Your objective
If a line of the listing contains the string "note", return that line.

Data
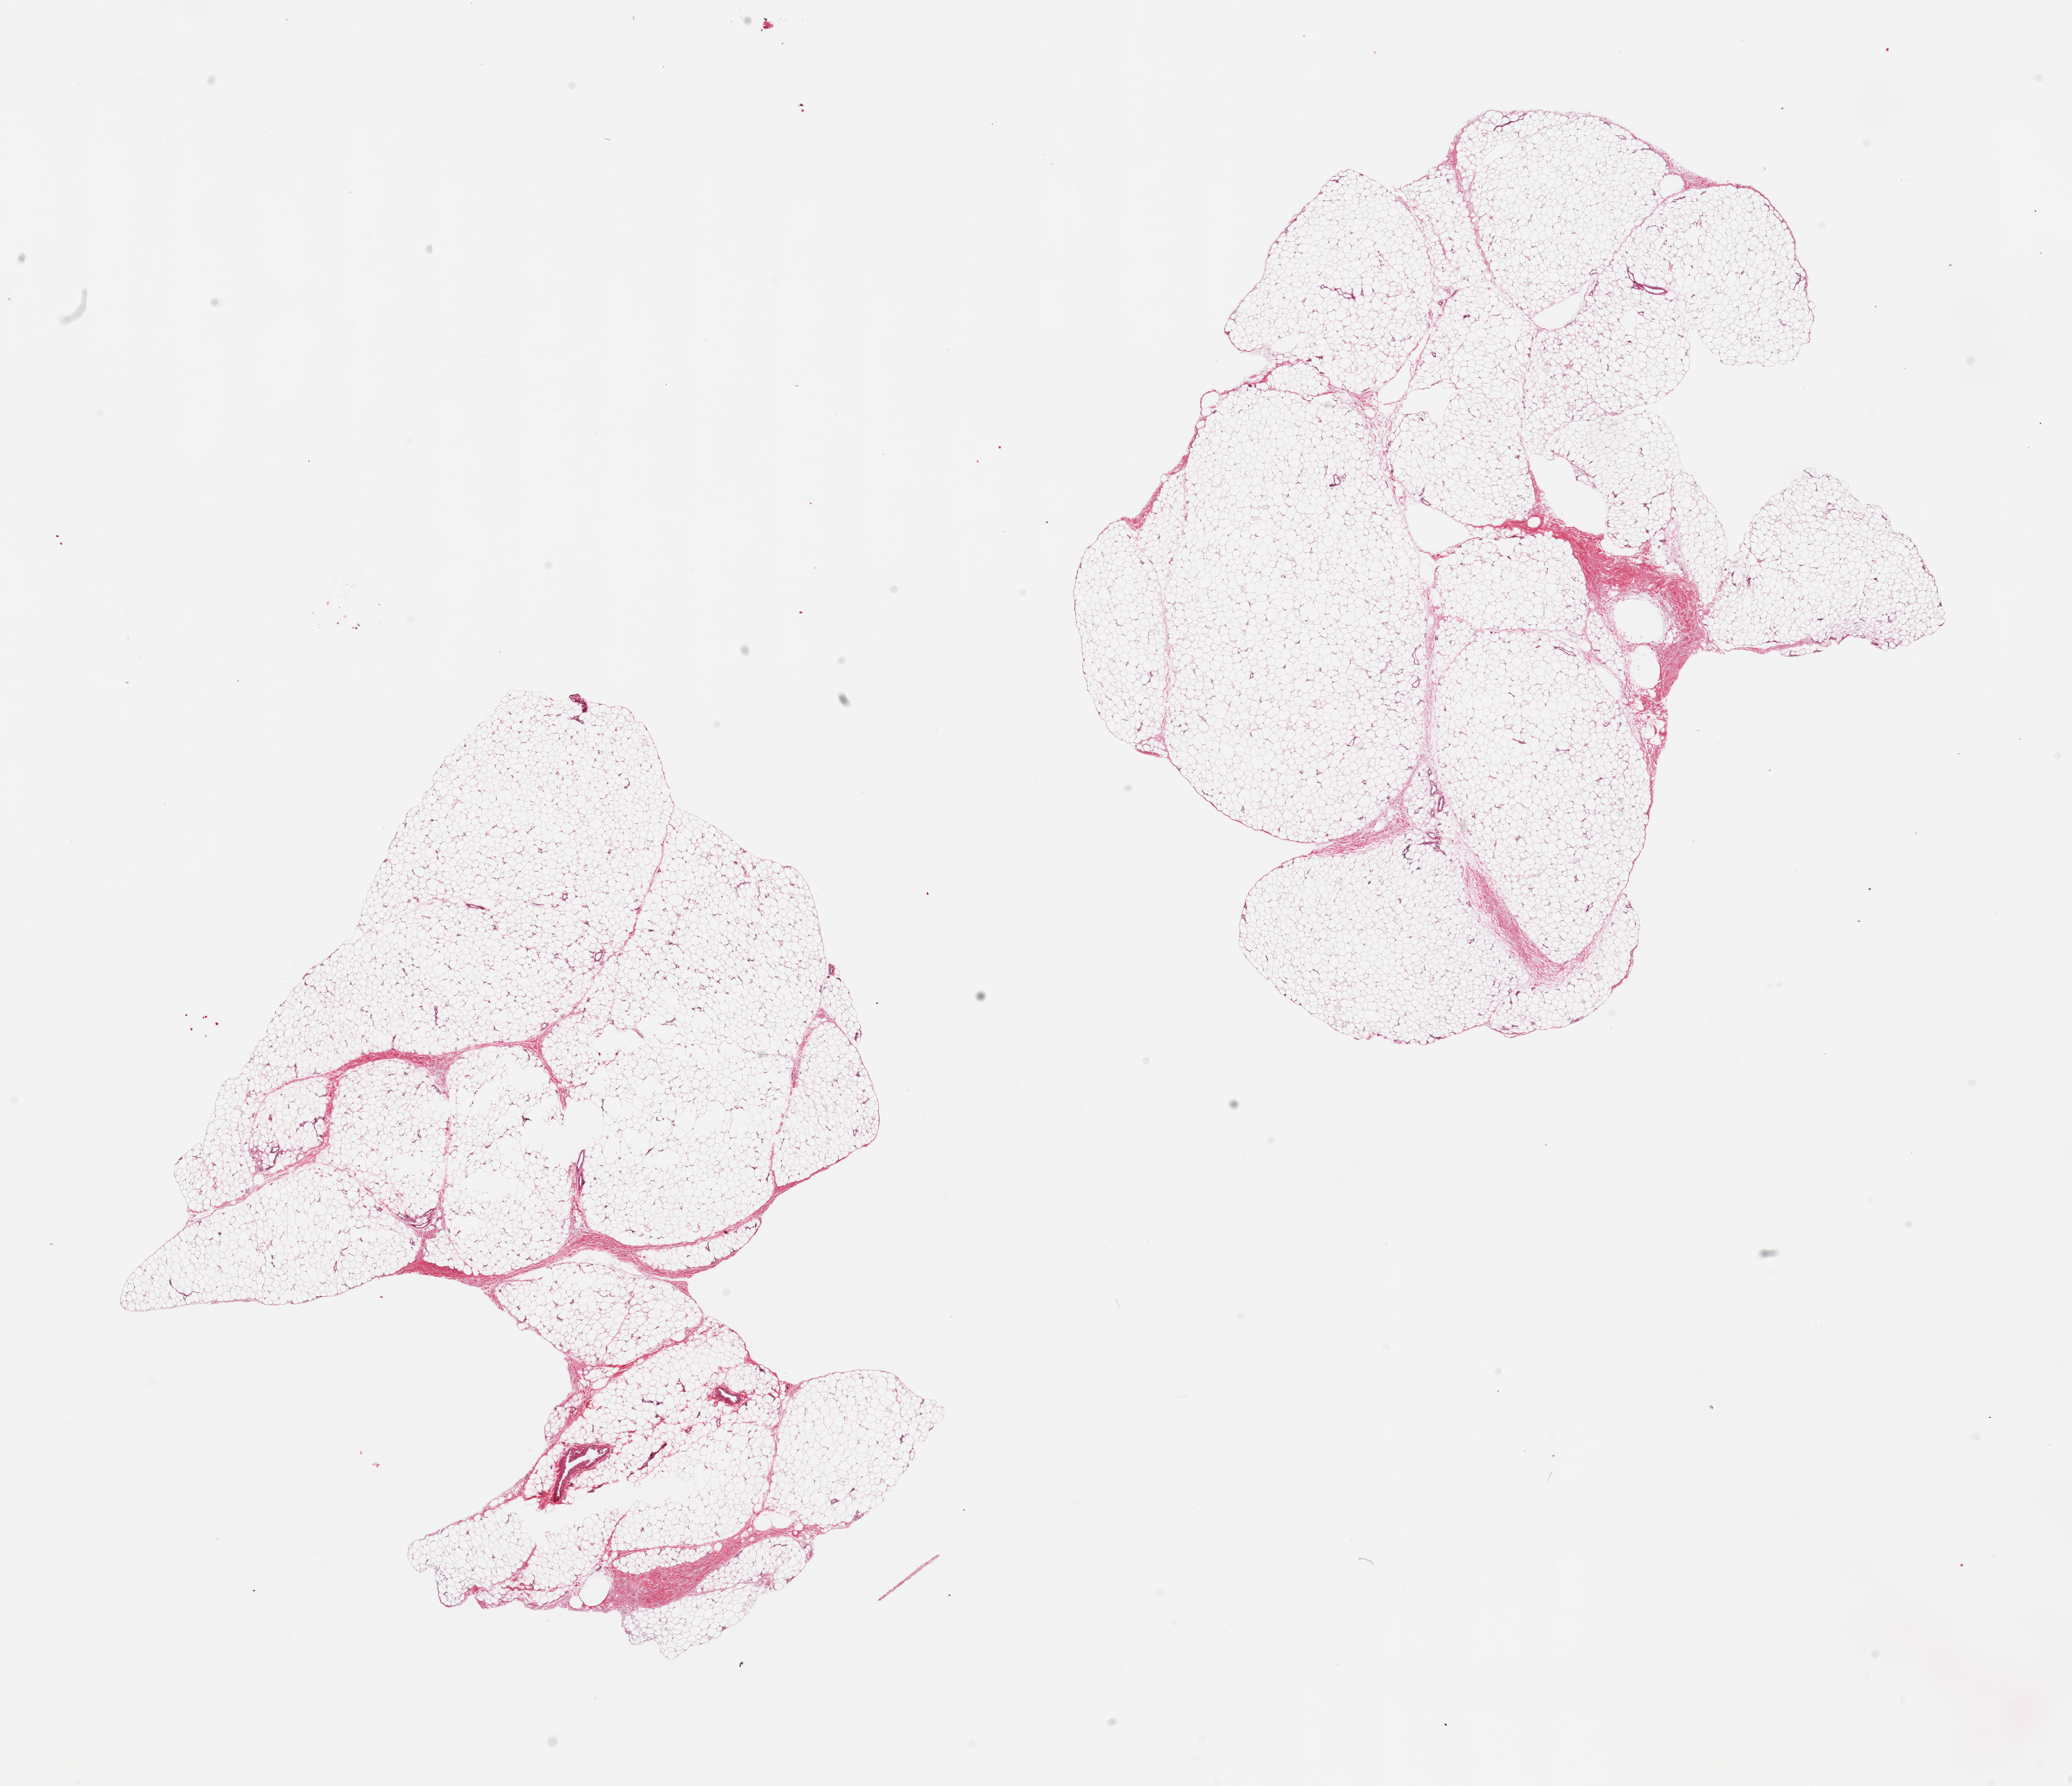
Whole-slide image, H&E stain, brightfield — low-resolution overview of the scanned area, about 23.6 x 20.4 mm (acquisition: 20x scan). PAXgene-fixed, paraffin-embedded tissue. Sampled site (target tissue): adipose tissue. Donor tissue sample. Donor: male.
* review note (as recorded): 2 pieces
---
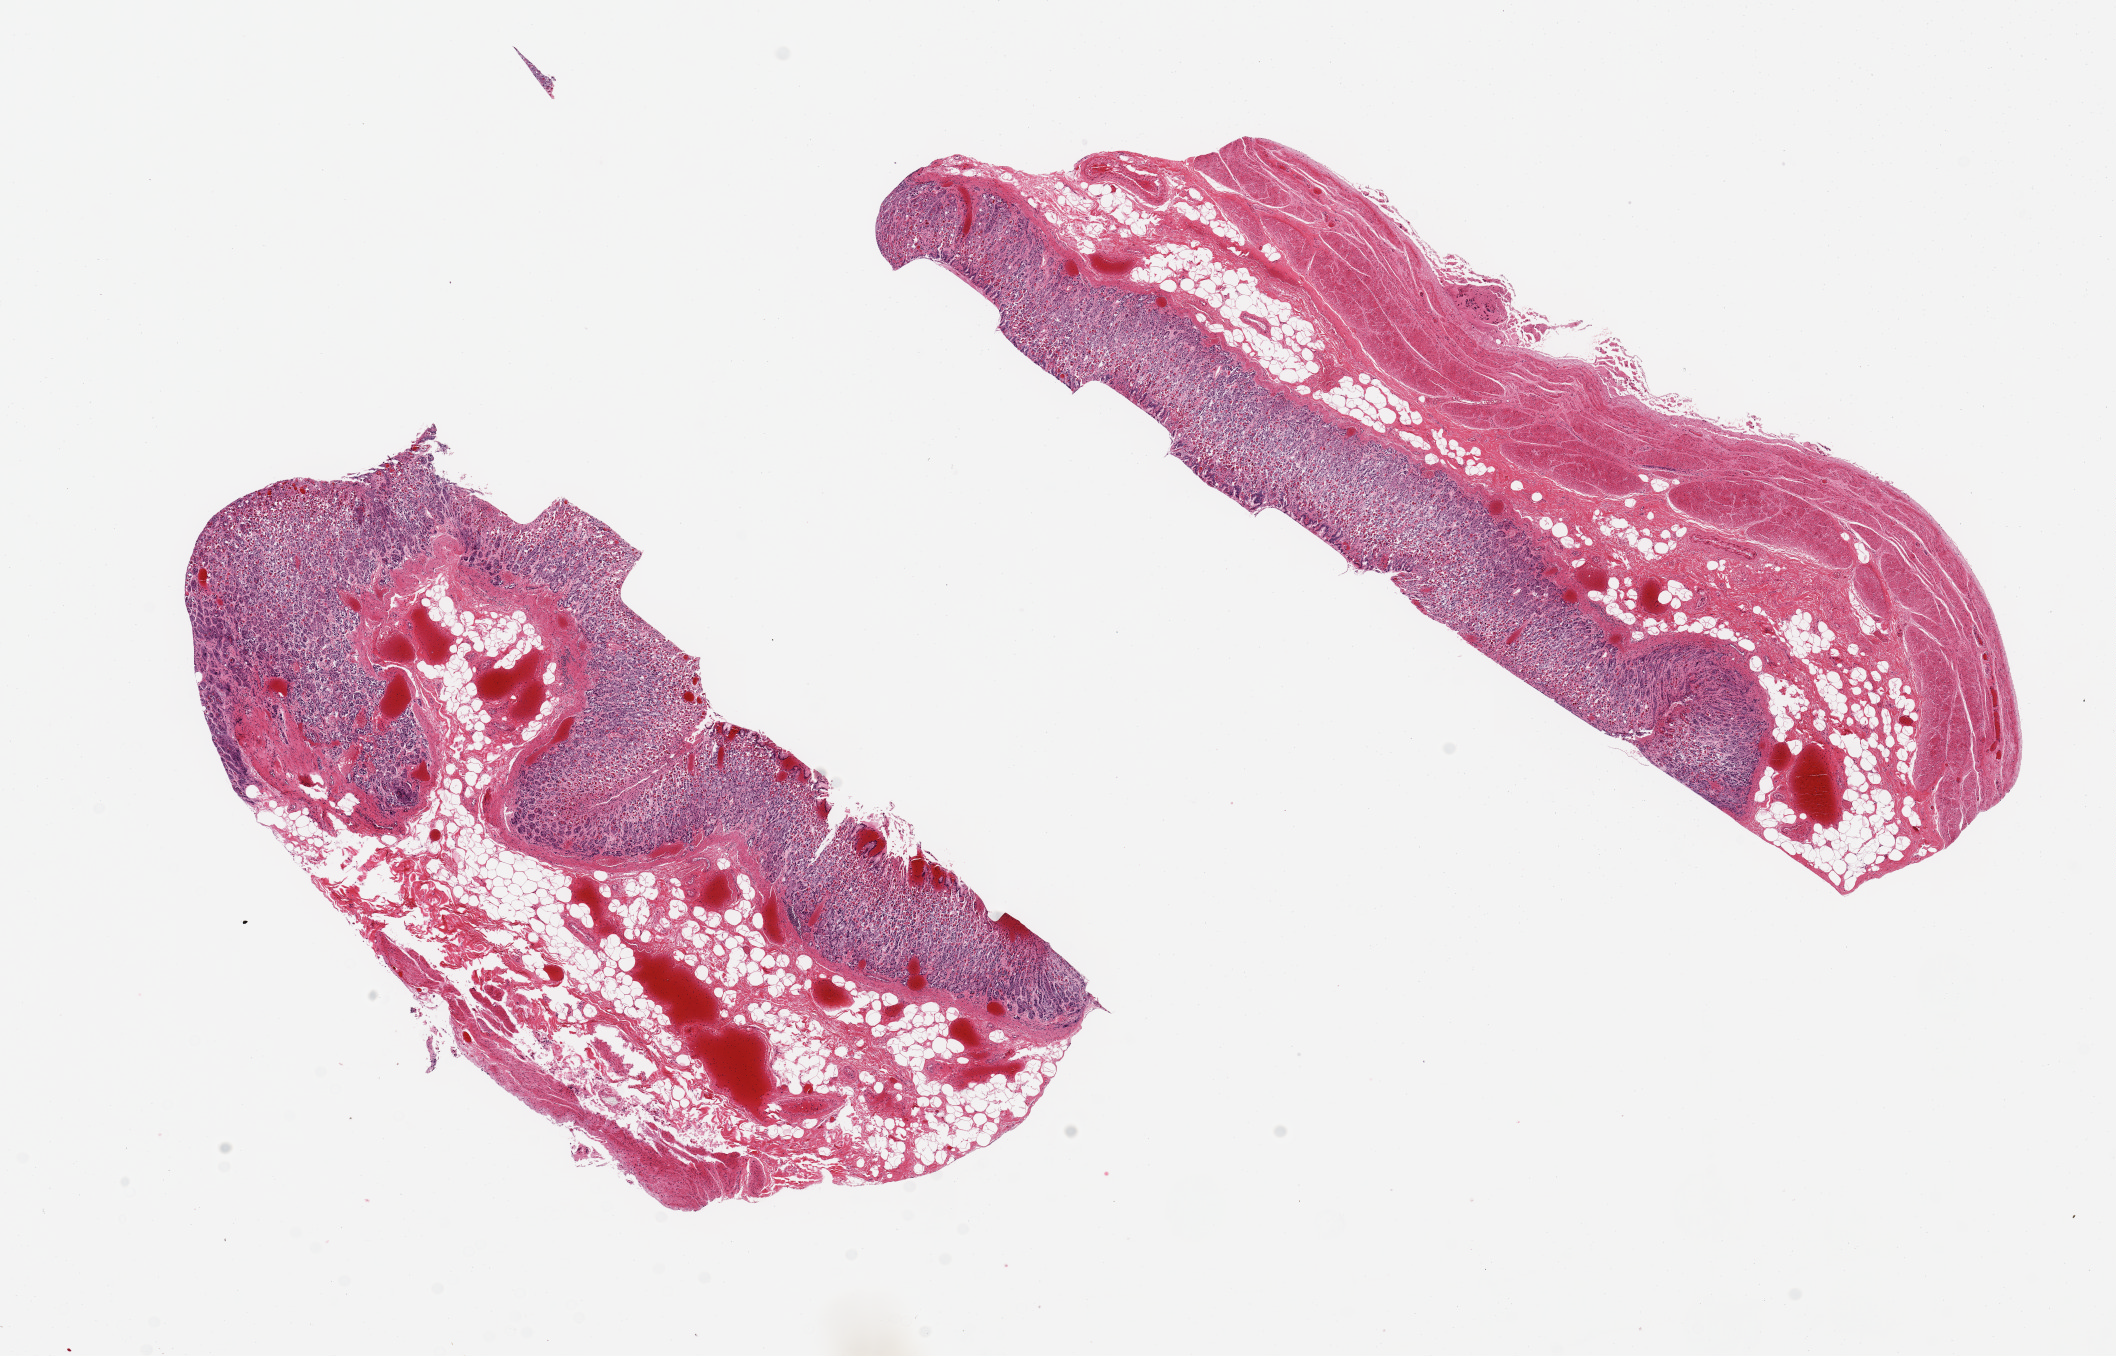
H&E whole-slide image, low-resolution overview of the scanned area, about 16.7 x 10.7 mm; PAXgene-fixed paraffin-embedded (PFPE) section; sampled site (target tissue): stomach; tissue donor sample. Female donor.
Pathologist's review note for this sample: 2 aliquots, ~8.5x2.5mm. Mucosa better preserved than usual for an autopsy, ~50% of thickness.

Task answer
* review note (as recorded): 2 pieces
Pathologist's review note for this sample: 2 aliquots, ~8.5x2.5mm. Mucosa better preserved than usual for an autopsy, ~50% of thickness.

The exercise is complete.